Palmeiras, Vasco, Atlético Mineiro e Grêmio seguem na disputa e se enfrentam pelas semifinais no início de novembro.

O Mané Garrincha sempre foi o favorito para receber a final da competição por causa de sua estrutura, da logística e da neutralidade do estádio em uma edição com semifinalistas de São Paulo, Rio, Belo Horizonte e Porto Alegre.

Em agosto, o governo do Distrito Federal enviou um ofício à CBF em oferecendo o Mané Garrincha como sede da final. No documento, o governo exaltou as "condições estruturais, logísticas e institucionais" do estádio, "plenamente compatíveis com a dimensão esportiva, econômica e simbólica da principal competição eliminatória do futebol brasileiro".

Como não recebe regularmente partidas da Série A do Brasileirão, o estádio não conta com a tecnologia do sistema de impedimento semiautomático, o que demandará algum tempo para a instalação.

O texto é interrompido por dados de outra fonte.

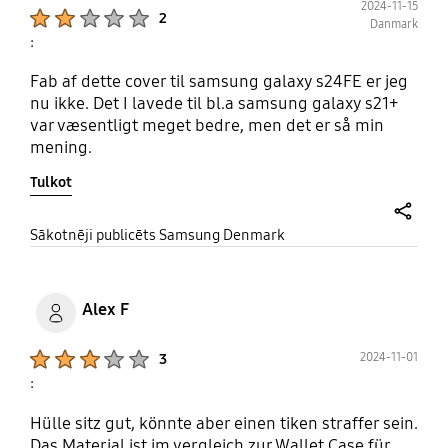
2024-11-15
Product Ratings :
2
Danmark
:
Fab af dette cover til samsung galaxy s24FE er jeg
nu ikke. Det I lavede til bl.a samsung galaxy s21+
var væsentligt meget bedre, men det er så min
mening.
Tulkot
share
Sākotnēji publicēts Samsung Denmark
Alex F
Product Ratings :
2024-11-01
3
:
Hülle sitz gut, könnte aber einen tiken straffer sein.
Das Material ist im vergleich zur Wallet Case für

Precisará, então, passar pelas adequações necessárias de infraestrutura para que os equipamentos funcionem, além da realização de testes.

A opção por Brasília tem sido bastante utilizada pela CBF para os jogos da Supercopa, confronto entre os campeões da Série A e da Copa do Brasil, principalmente pelo fator neutralidade. Das sete edições do confronto desde a retomada do formato, em 2020, quatro foram disputadas no Mané Garrincha.

Disputada desde 1989, a Copa do Brasil terá pela primeira vez uma final realizada em jogo único, repetindo o modelo adotado pela Uefa com a Champions League, e pela Conmebol com Libertadores e Sul-Americana.

O torneio com a maior premiação do País vai render R$ 78 milhões só ao campeão só pela vitória na final e R$ 34 milhões ao vice.